AACR: Minorities less likely to receive radiotherapy
Women with aggressive breast cancer at diagnosis were more likely to receive chemotherapy, but at the expense of completing locoregional radiotherapy, according to data presented at the Fifth American Association for Cancer Research (AACR) Conference on The Science of Cancer Health Disparities in San Diego Oct. 27—30.
“This disproportionately affects minority patients and results in underuse of radiation in these women,” wrote Abigail Silva, MPH, of the University of Illinois in Chicago, and colleagues in the study’s abstract. Minorities are more likely to present with moderate-to high-grade and symptomatically detected tumors, they explained.
Prior studies have shown that black and Hispanic women are less likely than white women to obtain radiation treatment when eligible, and this may partly explain racial/ethnic disparities in breast cancer outcomes, according to Silva.
In an effort to better understand the causes of disparities in radiation treatment, the researchers gathered interview and medical record data from a population-based study of 989 breast cancer patients—397 non-Hispanic whites, 411 non-Hispanic blacks and 181 Hispanics.
Among eligible patients who consented to medical record abstraction and had a single invasive primary tumor, 88 percent were recommended for radiotherapy. Of those, 93 percent accepted. Factoring in the 3 percent that accepted but did not actually receive treatment, the final tally was 79 percent of the initial population that actually initiated treatment.

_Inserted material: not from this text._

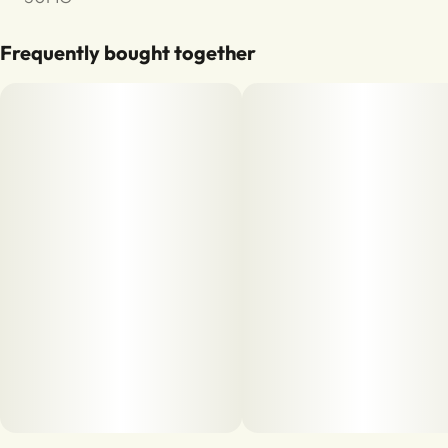
Frequently bought together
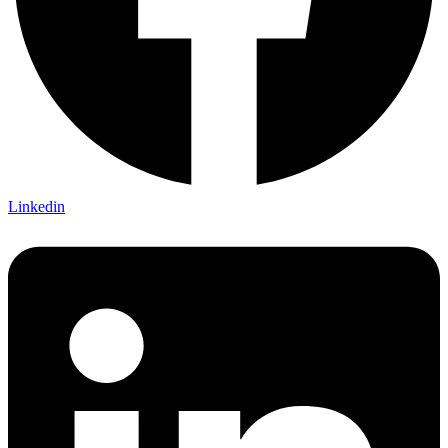
Linkedin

Minority patients were less likely than non-Hispanic white patients to initiate radiation, reported Silva and colleagues, with treatment rates of 75 percent and 85 percent, respectively.
In addition to the finding that minorities were more likely to present with higher grade tumors, they also were more likely to receive chemotherapy, both factors associated with lower receipt of radiotherapy.

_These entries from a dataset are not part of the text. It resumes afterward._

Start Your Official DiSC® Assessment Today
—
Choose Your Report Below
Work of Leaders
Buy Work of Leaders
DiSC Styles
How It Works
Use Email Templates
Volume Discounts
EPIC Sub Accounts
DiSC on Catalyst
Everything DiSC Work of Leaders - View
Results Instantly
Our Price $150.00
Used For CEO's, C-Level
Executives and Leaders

The researchers said the results indicate clinicians may not be recommending guideline-concordant radiation treatment to all eligible patients. “Indeed, we found that once a treatment recommendation was made, the vast majority of patients received treatment," Silva said in a press release. "In addition, greater diffusion of gene expression profiling may improve cancer care, not only by reducing overuse of chemotherapy but by eliminating chemotherapy as a potential barrier to receipt of radiation."
Radiation treatment decreases the risk of breast cancer recurrence and improves survival, according to Silva.